■ Problem description
Restate the data below word for word, and let no image into your version.

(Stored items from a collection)
----

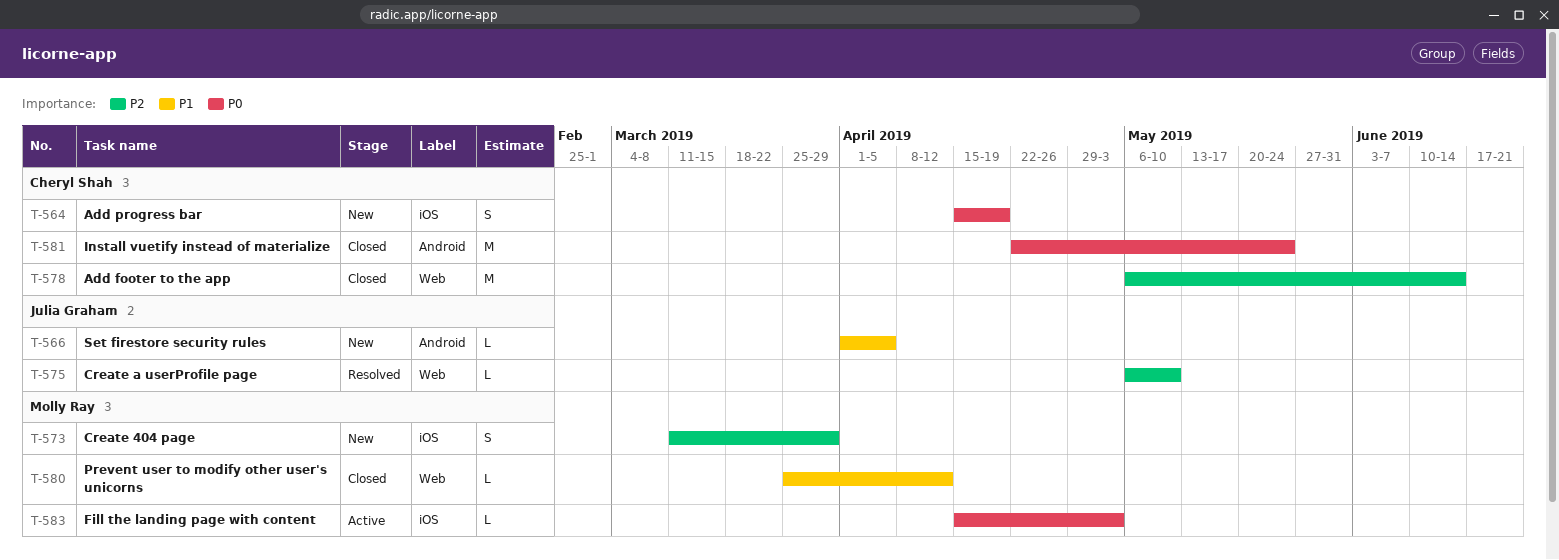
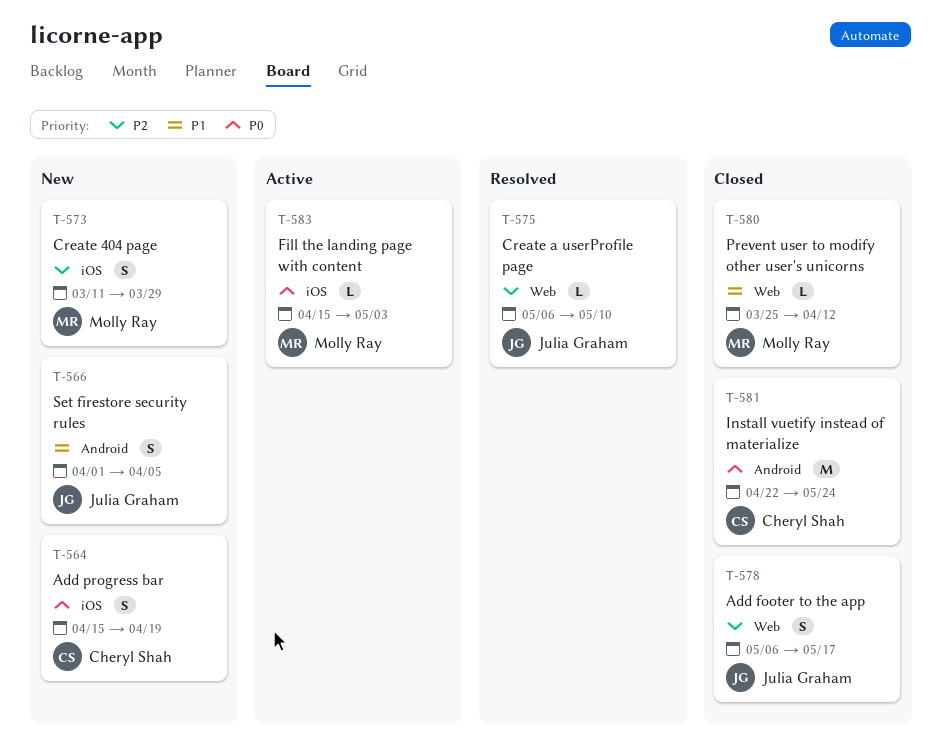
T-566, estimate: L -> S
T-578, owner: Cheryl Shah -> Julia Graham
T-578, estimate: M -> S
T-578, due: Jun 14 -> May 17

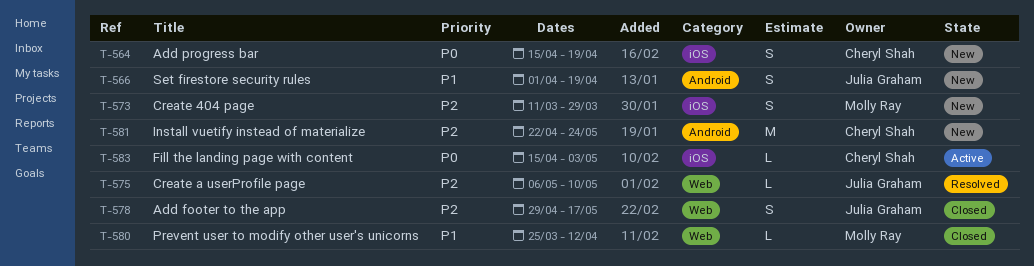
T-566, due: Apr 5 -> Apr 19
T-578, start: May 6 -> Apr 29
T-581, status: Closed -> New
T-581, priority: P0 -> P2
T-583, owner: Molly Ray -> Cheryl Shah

----

■ Written solution
T-566, estimate: L -> S
T-578, owner: Cheryl Shah -> Julia Graham
T-578, estimate: M -> S
T-578, due: Jun 14 -> May 17

T-566, due: Apr 5 -> Apr 19
T-578, start: May 6 -> Apr 29
T-581, status: Closed -> New
T-581, priority: P0 -> P2
T-583, owner: Molly Ray -> Cheryl Shah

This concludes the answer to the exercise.